Previous studies identified various
loci involved in the quantitative resistance to V. dahliae and
S. sclerotiorum, mostly through comprehensive analysis in biparental mapping, association mapping, or transcriptome differential expression studies [
25,
26,
30,
31,
32,
46] (citas). In an attempt to provide a biological context to the candidate genes derived either by co-localizing with a molecular marker in GWAS studies or by being located in between markers of QTL studies, we focused on the candidates predicted as related to defense functions in our modules of interest. This strategy allowed to select and annotate by association the candidates immersed in a defense-related biological context.
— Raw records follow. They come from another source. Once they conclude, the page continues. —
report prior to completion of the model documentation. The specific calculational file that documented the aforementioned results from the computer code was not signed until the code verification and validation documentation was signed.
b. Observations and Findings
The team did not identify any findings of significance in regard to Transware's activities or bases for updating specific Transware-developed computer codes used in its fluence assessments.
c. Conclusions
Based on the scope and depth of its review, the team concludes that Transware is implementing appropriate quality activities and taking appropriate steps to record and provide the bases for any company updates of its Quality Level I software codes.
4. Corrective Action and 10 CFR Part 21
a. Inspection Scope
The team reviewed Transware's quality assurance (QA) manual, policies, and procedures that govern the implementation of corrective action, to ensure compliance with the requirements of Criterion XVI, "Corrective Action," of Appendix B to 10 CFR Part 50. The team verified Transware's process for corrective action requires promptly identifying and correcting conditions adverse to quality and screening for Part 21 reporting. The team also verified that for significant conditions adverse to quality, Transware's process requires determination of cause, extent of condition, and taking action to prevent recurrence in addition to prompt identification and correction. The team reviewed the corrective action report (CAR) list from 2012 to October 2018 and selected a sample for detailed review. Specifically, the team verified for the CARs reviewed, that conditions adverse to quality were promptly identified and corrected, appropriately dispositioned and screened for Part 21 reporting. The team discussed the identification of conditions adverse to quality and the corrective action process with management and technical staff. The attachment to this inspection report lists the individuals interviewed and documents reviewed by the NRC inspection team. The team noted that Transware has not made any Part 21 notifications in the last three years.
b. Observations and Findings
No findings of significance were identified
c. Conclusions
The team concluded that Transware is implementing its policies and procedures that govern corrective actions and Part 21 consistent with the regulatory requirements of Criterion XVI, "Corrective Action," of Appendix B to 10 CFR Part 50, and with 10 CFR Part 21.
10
The resulting list included 122 unique genes, of which 1 was from group A, 40 were from the close vicinity of 44 associated markers of group B, and the remaining 81 genes were included in 13 QTL regions from group C (see
File S5). Interestingly, 7 of the 122 genes had been repeatedly identified by different studies. Furthermore, of the 122 total
loci, 43 have no previous BP GO term annotation, 3 are WRKY transcription factors, and 8 are described as “unknown” or “uncharacterized” proteins.
Overall, the aforementioned findings present a novel approach to exploiting the great amount of data generated in sunflower to date. Although only a moderate proportion of the sunflower genome could be included in our networks, they highlight the presence of genetic drivers and group co-expressed elements, expanding our understanding of the associations established during different biological processes taking place. The insights into disease resistance in sunflowers are of particular interest for breeding programs. The identification of WRKY genes with a recurrent and central role in defense-related modules presents a compelling example of promising breeding targets. The dominant role of these transcription factors can potentially achieve more comprehensive and substantial effects on multiple
loci associated with defense responses by modulating the expression of various downstream genes. This could also apply to other hub-genes, allowing for fine-tuning the breeding strategies and leading to the development of sunflower varieties with enhanced defense capabilities against fungal pathogens. The defense-related annotation resource generated in this study is available in
File S5, where it can be explored by the sunflower and plant community to facilitate future research, as these novel annotations might provide the missing link in defense-related pathways.